#### Records contained in a dataset
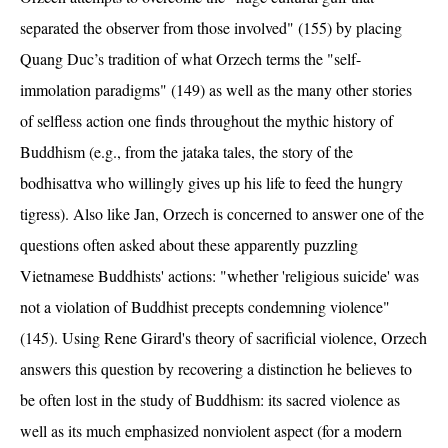
separated the observer from those involved" (155) by placing
Quang Duc’s tradition of what Orzech terms the "self-
immolation paradigms" (149) as well as the many other stories
of selfless action one finds throughout the mythic history of
Buddhism (e.g., from the jataka tales, the story of the
bodhisattva who willingly gives up his life to feed the hungry
tigress). Also like Jan, Orzech is concerned to answer one of the
questions often asked about these apparently puzzling
Vietnamese Buddhists' actions: "whether 'religious suicide' was
not a violation of Buddhist precepts condemning violence"
(145). Using Rene Girard's theory of sacrificial violence, Orzech
answers this question by recovering a distinction he believes to
be often lost in the study of Buddhism: its sacred violence as
well as its much emphasized nonviolent aspect (for a modern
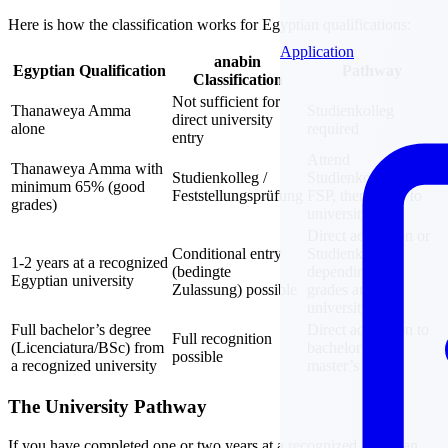
Here is how the classification works for Egyptian qualifications:
Application
anabin
Egyptian Qualification
Pathway
Classification
Not sufficient for
Thanaweya Amma
Studienkolleg
direct university
alone
required
entry
Attend
Thanaweya Amma with
Studienkolleg /
Studienkolleg, pass
minimum 65% (good
Feststellungsprüfung
FSP, then apply to
grades)
university
Direct admission or
Conditional entry
Studienkolleg
1-2 years at a recognized
(bedingte
depending on
Egyptian university
Zulassung) possible
grades and
university
Full bachelor’s degree
Direct admission to
Full recognition
(Licenciatura/BSc) from
bachelor’s or
possible
a recognized university
master’s
The University Pathway
If you have completed one or two years at a recognized Egyptian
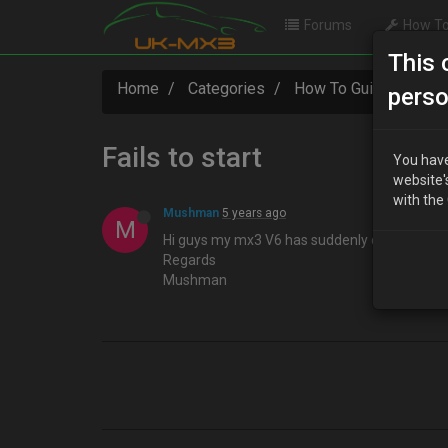
Forums
How To
This 
Home
Categories
How To Guides
Fa
perso
Fails to start
You have
website'
with the
Mushman
5 years ago
M
Hi guys my mx3 V6 has suddenly decided not to
Regards
Mushman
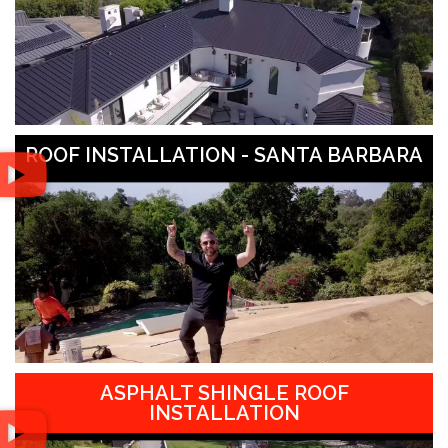
ROOF INSTALLATION - SANTA BARBARA
ASPHALT SHINGLE ROOF
INSTALLATION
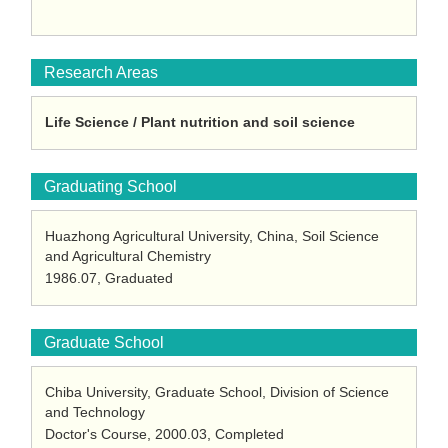
Research Areas
Life Science / Plant nutrition and soil science
Graduating School
Huazhong Agricultural University, China, Soil Science
and Agricultural Chemistry
1986.07, Graduated
Graduate School
Chiba University, Graduate School, Division of Science
and Technology
Doctor's Course, 2000.03, Completed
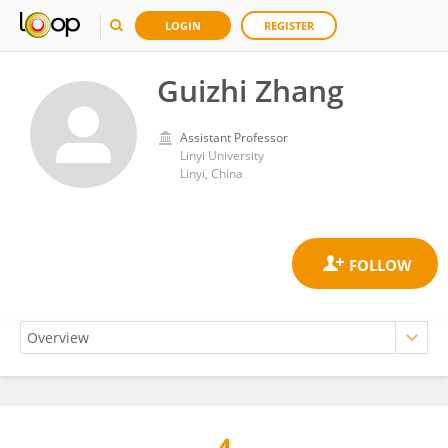
LOGIN
REGISTER
Guizhi Zhang
Assistant Professor
Linyi University
Linyi, China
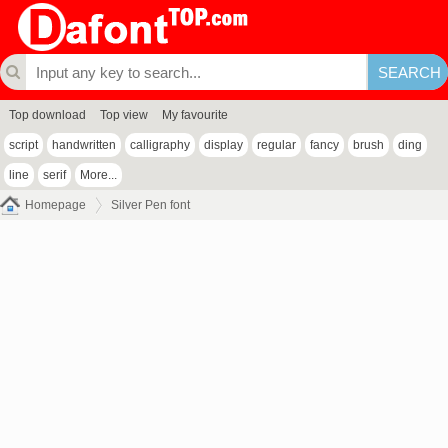
Top download
Top view
My favourite
script
handwritten
calligraphy
display
regular
fancy
brush
ding
line
serif
More...
Homepage
Silver Pen font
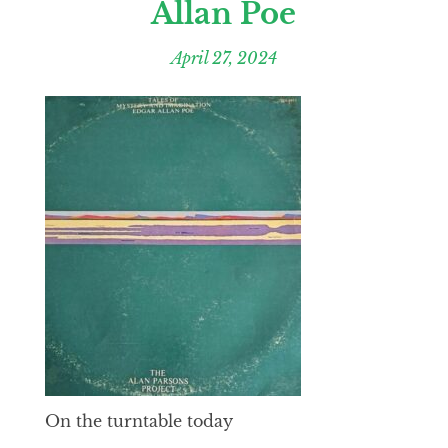
Allan Poe
April 27, 2024
On the turntable today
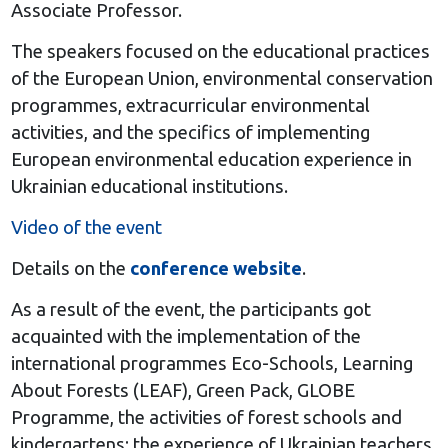
Associate Professor.
The speakers focused on the educational practices
of the European Union, environmental conservation
programmes, extracurricular environmental
activities, and the specifics of implementing
European environmental education experience in
Ukrainian educational institutions.
Video of the event
Details on the
conference website
.
As a result of the event, the participants got
acquainted with the implementation of the
international programmes Eco-Schools, Learning
About Forests (LEAF), Green Pack, GLOBE
Programme, the activities of forest schools and
kindergartens; the experience of Ukrainian teachers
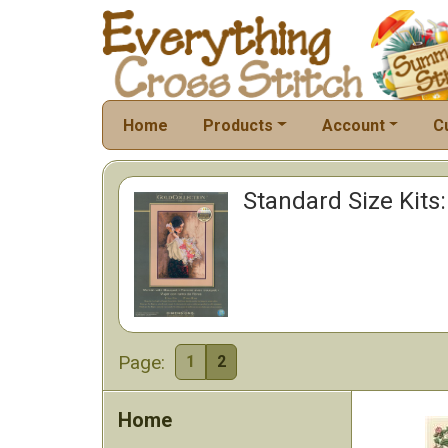
Home
Products
Account
C
Standard Size Kits:
Page:
1
2
Home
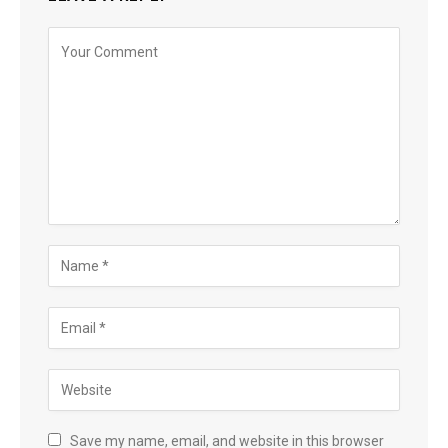
Save my name, email, and website in this browser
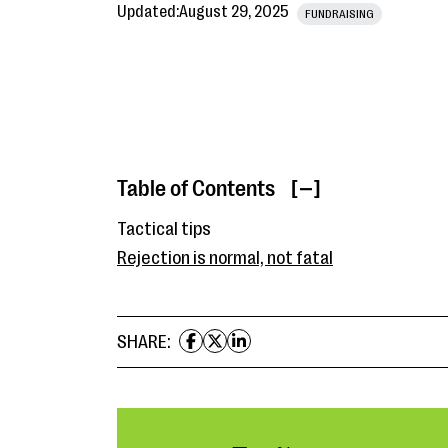
Updated:
August 29, 2025
FUNDRAISING
Table of Contents
[ ]
Tactical tips
Rejection is normal, not fatal
SHARE:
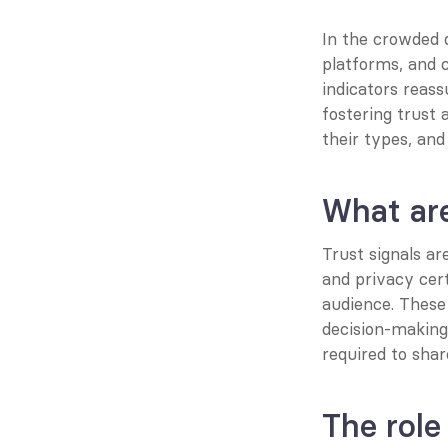
In the crowded d
platforms, and c
indicators reassu
fostering trust 
their types, an
What are
Trust signals a
and privacy cert
audience. These 
decision-making
required to sha
The role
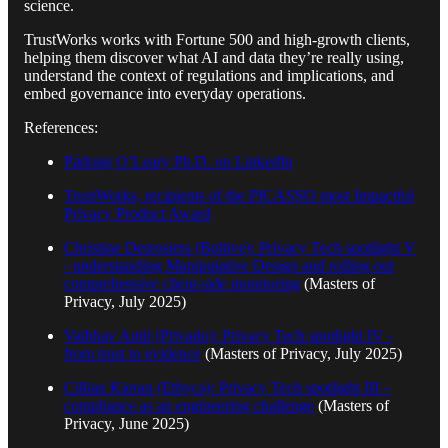
science.
TrustWorks works with Fortune 500 and high-growth clients,
helping them discover what AI and data they’re really using,
understand the context of regulations and implications, and
embed governance into everyday operations.
References:
Pádraig O’Leary Ph.D. on LinkedIn
TrustWorks, recipients of the PICASSO most Impactful
Privacy Product Award
Christine Desrosiers (Boltive): Privacy Tech spotlight V
- understanding Manipulative Design and rolling out
comprehensive client-side monitoring
(Masters of
Privacy, July 2025)
Vaibhav Antil (Privado): Privacy Tech spotlight IV -
from trust to evidence
(Masters of Privacy, July 2025)
Cillian Kieran (Ethyca): Privacy Tech spotlight III –
compliance as an engineering challenge
(Masters of
Privacy, June 2025)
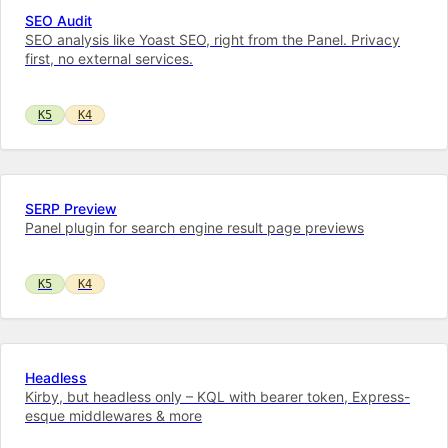
SEO Audit
SEO analysis like Yoast SEO, right from the Panel. Privacy
first, no external services.
K5
K4
SERP Preview
Panel plugin for search engine result page previews
K5
K4
Headless
Kirby, but headless only – KQL with bearer token, Express-
esque middlewares & more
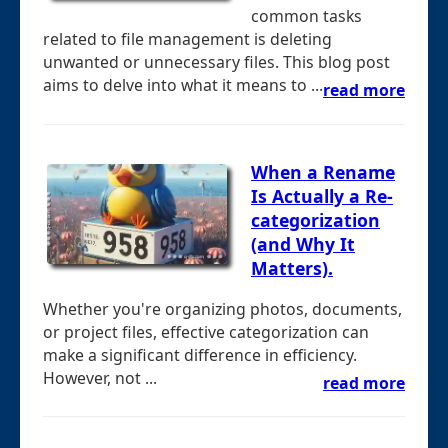
common tasks
related to file management is deleting
unwanted or unnecessary files. This blog post
aims to delve into what it means to ...
read more
When a Rename
Is Actually a Re-
categorization
(and Why It
Matters).
Whether you're organizing photos, documents,
or project files, effective categorization can
make a significant difference in efficiency.
However, not ...
read more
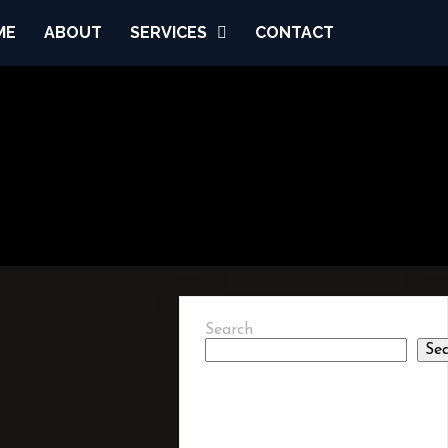
ME
ABOUT
SERVICES
CONTACT
Search
Se
RECENT
POSTS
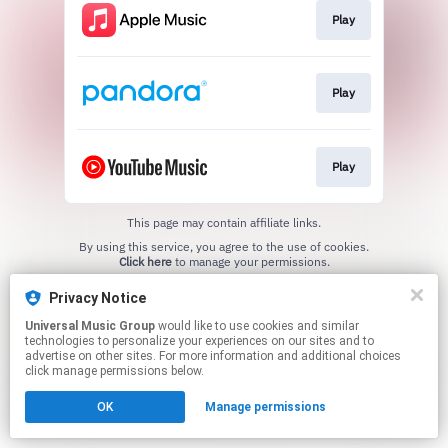
Play
Play
Play
This page may contain affiliate links.
By using this service, you agree to the use of cookies.
Click here
to manage your permissions.
Privacy Notice
Universal Music Group
would like to use cookies and similar
technologies to personalize your experiences on our sites and to
advertise on other sites. For more information and additional choices
click manage permissions below.
OK
Manage permissions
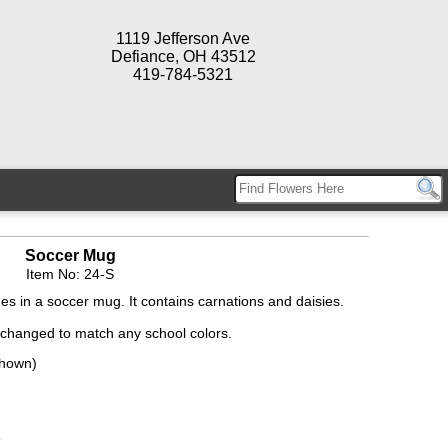
1119 Jefferson Ave
Defiance, OH 43512
419-784-5321
Soccer Mug
Item No: 24-S
 in a soccer mug. It contains carnations and daisies.
 changed to match any school colors.
Shown)
e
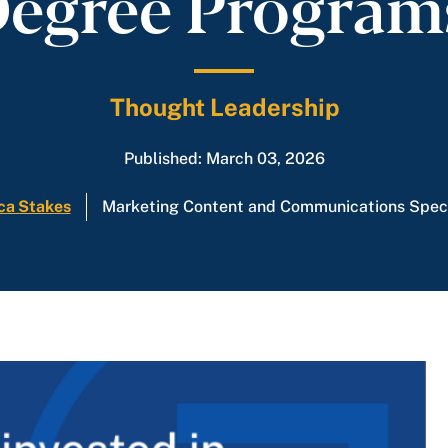
egree Progra
Thought Leadership
Published: March 03, 2026
ca Stakes
Marketing Content and Communications Speci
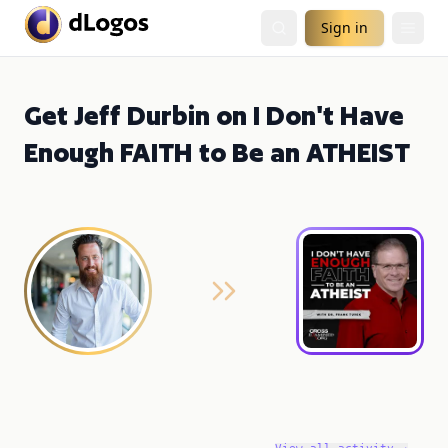
Sign in
Get Jeff Durbin on I Don't Have
Enough FAITH to Be an ATHEIST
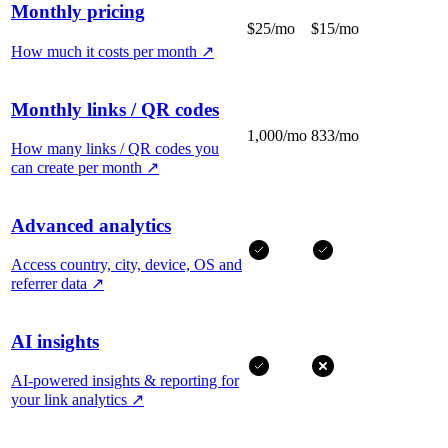
Monthly pricing
$25/mo
$15/mo
How much it costs per month
↗
Monthly links / QR codes
1,000/mo
833/mo
How many links / QR codes you
can create per month
↗
Advanced analytics
Access country, city, device, OS and
referrer data
↗
AI insights
AI-powered insights & reporting for
your link analytics
↗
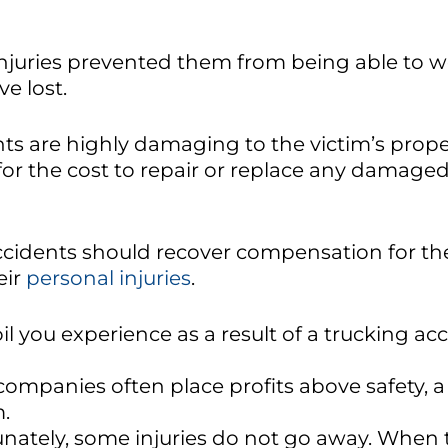
 injuries prevented them from being able to w
e lost.
s are highly damaging to the victim’s proper
or the cost to repair or replace any damage
accidents should recover compensation for th
eir
personal injuries
.
l you experience as a result of a trucking a
ompanies often place profits above safety, a 
m.
nately, some injuries do not go away. When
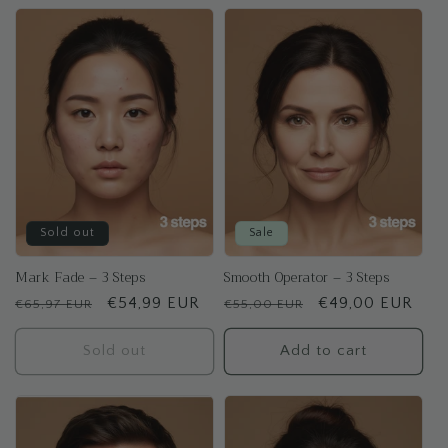
Sold out
Sale
Mark Fade – 3 Steps
Smooth Operator – 3 Steps
Regular
Sale
€54,99 EUR
Regular
Sale
€49,00 EUR
€65,97 EUR
€55,00 EUR
price
price
price
price
Sold out
Add to cart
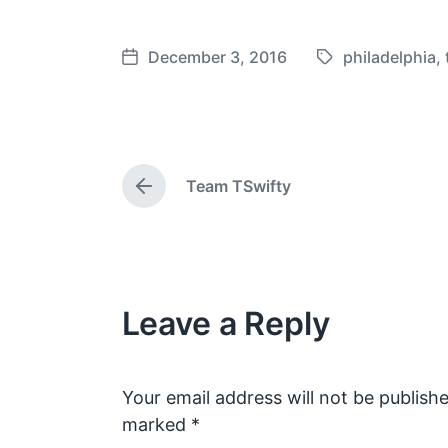
December 3, 2016
philadelphia
,
T
P
a
o
g
s
g
t
e
d
Team TSwifty
d
a
P
w
t
r
e
i
e
v
t
i
h
o
Leave a Reply
u
s
p
o
s
Your email address will not be publishe
t
marked
*
:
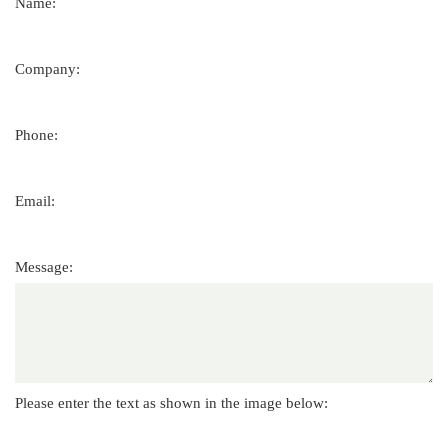
Name:
Company:
Phone:
Email:
Message:
Please enter the text as shown in the image below:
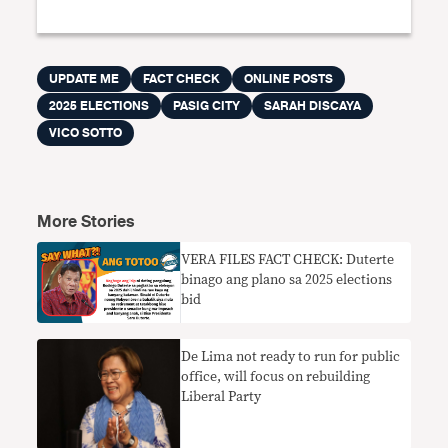
UPDATE ME
FACT CHECK
ONLINE POSTS
2025 ELECTIONS
PASIG CITY
SARAH DISCAYA
VICO SOTTO
More Stories
VERA FILES FACT CHECK: Duterte
binago ang plano sa 2025 elections
bid
De Lima not ready to run for public
office, will focus on rebuilding
Liberal Party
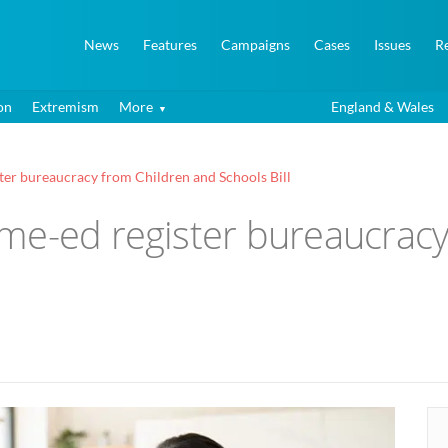
News
Features
Campaigns
Cases
Issues
R
on
Extremism
More
England & Wales
ter bureaucracy from Children and Schools Bill
me-ed register bureaucracy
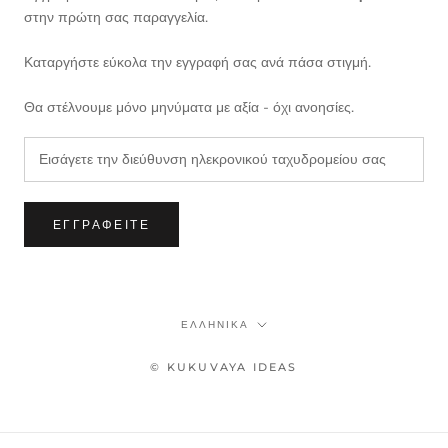
στην πρώτη σας παραγγελία.
Καταργήστε εύκολα την εγγραφή σας ανά πάσα στιγμή.
Θα στέλνουμε μόνο μηνύματα με αξία - όχι ανοησίες.
ΕΓΓΡΑΦΕΊΤΕ
Γλώσσα
ΕΛΛΗΝΙΚΆ
© KUKUVAYA IDEAS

#### What you need to do
Exact copy, pictures excluded: restate every record above word for word.

#### Exercise response
separated the observer from those involved" (155) by placing
Quang Duc’s tradition of what Orzech terms the "self-
immolation paradigms" (149) as well as the many other stories
of selfless action one finds throughout the mythic history of
Buddhism (e.g., from the jataka tales, the story of the
bodhisattva who willingly gives up his life to feed the hungry
tigress). Also like Jan, Orzech is concerned to answer one of the
questions often asked about these apparently puzzling
Vietnamese Buddhists' actions: "whether 'religious suicide' was
not a violation of Buddhist precepts condemning violence"
(145). Using Rene Girard's theory of sacrificial violence, Orzech
answers this question by recovering a distinction he believes to
be often lost in the study of Buddhism: its sacred violence as
well as its much emphasized nonviolent aspect (for a modern
Here is how the classification works for Egyptian qualifications:
Application
anabin
Egyptian Qualification
Pathway
Classification
Not sufficient for
Thanaweya Amma
Studienkolleg
direct university
alone
required
entry
Attend
Thanaweya Amma with
Studienkolleg /
Studienkolleg, pass
minimum 65% (good
Feststellungsprüfung
FSP, then apply to
grades)
university
Direct admission or
Conditional entry
Studienkolleg
1-2 years at a recognized
(bedingte
depending on
Egyptian university
Zulassung) possible
grades and
university
Full bachelor’s degree
Direct admission to
Full recognition
(Licenciatura/BSc) from
bachelor’s or
possible
a recognized university
master’s
The University Pathway
If you have completed one or two years at a recognized Egyptian
Forums
How To
This 
Home
Categories
How To Guides
Fa
perso
Fails to start
You have
website'
with the
Mushman
5 years ago
M
Hi guys my mx3 V6 has suddenly decided not to
Regards
Mushman
ROOF INSTALLATION - SANTA BARBARA
ASPHALT SHINGLE ROOF
INSTALLATION
Research Areas
Life Science / Plant nutrition and soil science
Graduating School
Huazhong Agricultural University, China, Soil Science
and Agricultural Chemistry
1986.07, Graduated
Graduate School
Chiba University, Graduate School, Division of Science
and Technology
Doctor's Course, 2000.03, Completed
LOGIN
REGISTER
Guizhi Zhang
Assistant Professor
Linyi University
Linyi, China
Top download
Top view
My favourite
script
handwritten
calligraphy
display
regular
fancy
brush
ding
line
serif
More...
Homepage
Silver Pen font
Allan Poe
April 27, 2024
On the turntable today
Associate Professor.
The speakers focused on the educational practices
of the European Union, environmental conservation
programmes, extracurricular environmental
activities, and the specifics of implementing
European environmental education experience in
Ukrainian educational institutions.
Video of the event
Details on the
conference website
.
As a result of the event, the participants got
acquainted with the implementation of the
international programmes Eco-Schools, Learning
About Forests (LEAF), Green Pack, GLOBE
Programme, the activities of forest schools and
kindergartens; the experience of Ukrainian teachers
Home
Products
Account
C
Standard Size Kits:
Page:
1
2
Home
Save my name, email, and website in this browser
Updated:
August 29, 2025
FUNDRAISING
Table of Contents
[ ]
Tactical tips
Rejection is normal, not fatal
SHARE:
In the crowded d
platforms, and c
indicators reassu
fostering trust 
their types, an
What are
Trust signals a
and privacy cert
audience. These 
decision-making
required to sha
The role
science.
TrustWorks works with Fortune 500 and high-growth clients,
helping them discover what AI and data they’re really using,
understand the context of regulations and implications, and
embed governance into everyday operations.
References:
Pádraig O’Leary Ph.D. on LinkedIn
TrustWorks, recipients of the PICASSO most Impactful
Privacy Product Award
Christine Desrosiers (Boltive): Privacy Tech spotlight V
- understanding Manipulative Design and rolling out
comprehensive client-side monitoring
(Masters of
Privacy, July 2025)
Vaibhav Antil (Privado): Privacy Tech spotlight IV -
from trust to evidence
(Masters of Privacy, July 2025)
Cillian Kieran (Ethyca): Privacy Tech spotlight III –
compliance as an engineering challenge
(Masters of
Privacy, June 2025)
SEO Audit
SEO analysis like Yoast SEO, right from the Panel. Privacy
first, no external services.
K5
K4
SERP Preview
Panel plugin for search engine result page previews
K5
K4
Headless
Kirby, but headless only – KQL with bearer token, Express-
esque middlewares & more
common tasks
related to file management is deleting
unwanted or unnecessary files. This blog post
aims to delve into what it means to ...
read more
When a Rename
Is Actually a Re-
categorization
(and Why It
Matters).
Whether you're organizing photos, documents,
or project files, effective categorization can
make a significant difference in efficiency.
However, not ...
read more
ME
ABOUT
SERVICES
CONTACT
Search
Se
RECENT
POSTS
Play
Play
Play
This page may contain affiliate links.
By using this service, you agree to the use of cookies.
Click here
to manage your permissions.
Privacy Notice
Universal Music Group
would like to use cookies and similar
technologies to personalize your experiences on our sites and to
advertise on other sites. For more information and additional choices
click manage permissions below.
OK
Manage permissions
1119 Jefferson Ave
Defiance, OH 43512
419-784-5321
Soccer Mug
Item No: 24-S
 in a soccer mug. It contains carnations and daisies.
 changed to match any school colors.
Shown)
e
egree Progra
Thought Leadership
Published: March 03, 2026
ca Stakes
Marketing Content and Communications Speci
Sign in
Get Jeff Durbin on I Don't Have
Enough FAITH to Be an ATHEIST
Monthly pricing
$25/mo
$15/mo
How much it costs per month
↗
Monthly links / QR codes
1,000/mo
833/mo
How many links / QR codes you
can create per month
↗
Advanced analytics
Access country, city, device, OS and
referrer data
↗
AI insights
AI-powered insights & reporting for
your link analytics
↗
 injuries prevented them from being able to w
e lost.
s are highly damaging to the victim’s proper
or the cost to repair or replace any damage
accidents should recover compensation for th
eir
personal injuries
.
l you experience as a result of a trucking a
ompanies often place profits above safety, a 
m.
nately, some injuries do not go away. When
Sold out
Sale
Mark Fade – 3 Steps
Smooth Operator – 3 Steps
Regular
Sale
€54,99 EUR
Regular
Sale
€49,00 EUR
€65,97 EUR
€55,00 EUR
price
price
price
price
Sold out
Add to cart
December 3, 2016
philadelphia
,
T
P
a
o
g
s
g
t
e
d
Team TSwifty
d
a
P
w
t
r
e
i
e
v
t
i
h
o
Leave a Reply
u
s
p
o
s
Your email address will not be publishe
t
marked
*
:
Name:
Company:
Phone:
Email:
Message:
Please enter the text as shown in the image below:
UPDATE ME
FACT CHECK
ONLINE POSTS
2025 ELECTIONS
PASIG CITY
SARAH DISCAYA
VICO SOTTO
More Stories
VERA FILES FACT CHECK: Duterte
binago ang plano sa 2025 elections
bid
De Lima not ready to run for public
office, will focus on rebuilding
Liberal Party
News
Features
Campaigns
Cases
Issues
R
on
Extremism
More
England & Wales
ter bureaucracy from Children and Schools Bill
me-ed register bureaucracy
στην πρώτη σας παραγγελία.
Καταργήστε εύκολα την εγγραφή σας ανά πάσα στιγμή.
Θα στέλνουμε μόνο μηνύματα με αξία - όχι ανοησίες.
ΕΓΓΡΑΦΕΊΤΕ
Γλώσσα
ΕΛΛΗΝΙΚΆ
© KUKUVAYA IDEAS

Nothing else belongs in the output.